LeaderBoardQA requires extracting specific “nuggets” of information related to AI model performance from a full-text scientific corpus. These nuggets include exact details on model performance and relevant metrics, assessed across a range of benchmarks. Participants are expected to leverage LLMs and RAGs for accurate and reliable extraction, aiding in the construction of a comprehensive leaderboard for model performance. Building upon CLEF 2024’s SimpleText SOTA task, this extension broadens its scope to evaluate the potential of domain-specific QA in generating benchmark datasets and improving AI performance transparency.

Data and evaluation

For LeaderBoardQA, CLEF will reuse community-aligned training data from CLEF 2024 and enhance it with human-annotated gold standards to support rigorous evaluation. The task will follow QA evaluation protocols tailored for LLM and RAG systems, with results analysed against a comprehensive gold-standard corpus. This dataset will serve as a critical resource for benchmarking QA performance on scientific information extraction tasks, as detailed in the CLEF 2024 SimpleText Task 4 overview paper.

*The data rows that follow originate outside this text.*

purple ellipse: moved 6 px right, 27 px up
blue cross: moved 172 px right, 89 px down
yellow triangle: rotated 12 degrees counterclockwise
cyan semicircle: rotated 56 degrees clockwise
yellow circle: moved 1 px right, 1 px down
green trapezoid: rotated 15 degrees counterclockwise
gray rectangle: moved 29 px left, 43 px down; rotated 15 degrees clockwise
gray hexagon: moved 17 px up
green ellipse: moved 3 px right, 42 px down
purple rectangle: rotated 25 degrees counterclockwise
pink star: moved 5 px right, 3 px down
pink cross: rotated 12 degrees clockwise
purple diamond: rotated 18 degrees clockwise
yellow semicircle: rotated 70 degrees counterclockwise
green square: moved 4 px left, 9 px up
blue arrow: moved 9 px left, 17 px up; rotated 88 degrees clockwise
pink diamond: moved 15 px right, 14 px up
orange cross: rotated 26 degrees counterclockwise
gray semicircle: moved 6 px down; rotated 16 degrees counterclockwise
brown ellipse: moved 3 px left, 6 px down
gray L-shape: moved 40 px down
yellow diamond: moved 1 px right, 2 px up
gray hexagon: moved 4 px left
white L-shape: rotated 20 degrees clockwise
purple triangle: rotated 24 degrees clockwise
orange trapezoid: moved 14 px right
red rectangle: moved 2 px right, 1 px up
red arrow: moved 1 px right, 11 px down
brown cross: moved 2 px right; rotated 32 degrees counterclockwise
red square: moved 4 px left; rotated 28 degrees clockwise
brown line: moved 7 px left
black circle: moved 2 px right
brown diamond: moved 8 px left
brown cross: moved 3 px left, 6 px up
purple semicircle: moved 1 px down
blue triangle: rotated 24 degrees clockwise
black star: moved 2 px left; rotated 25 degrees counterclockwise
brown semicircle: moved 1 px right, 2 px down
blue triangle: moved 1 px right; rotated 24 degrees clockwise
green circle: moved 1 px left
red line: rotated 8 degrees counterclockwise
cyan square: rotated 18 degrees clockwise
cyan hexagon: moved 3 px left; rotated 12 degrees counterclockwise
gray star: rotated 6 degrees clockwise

Task 4: SimpleText 2024 Revisited

CLEF 2025 introduces a restructured SimpleText track, aimed at adapting to new objectives and participant interests. Task 4 serves as a transitional track, potentially continuing work from CLEF 2024 tasks based on demand. Specifically, it considers re-running Task 1 on Content Selection (abstract retrieval) and Task 2 on Complexity Spotting (identifying and explaining difficult concepts). The continuation of these tracks is contingent on active interest and input from participants and organisers, with discussions planned at the CLEF 2024 conference in Grenoble.

Description

CLEF 2025 SimpleText is very different from the earlier years. In order to facilitate the transition to the new track setup, we consider continuing one of the other CLEF 2024 SimpleText tracks (Task 1 on Content Selection: abstract re- trieval, Task 2 on Complexity Spotting: identifying and explaining difficult concepts). We will only continue those activities at the request of, and with sufficient interest from, our active participants. We will discuss this with participants and the current team of organisers at CLEF 2024 in Grenoble

Data and evaluation

For further reference on methodology and evaluation criteria, details are available in the LNCS track overview paper by Ermakova et al. (2024b), as well as in the CEUR task overview papers for CLEF 2024 SimpleText Task 1 (Sanjuan et al., 2024) and Task 2 (Di Nunzio et al., 2024).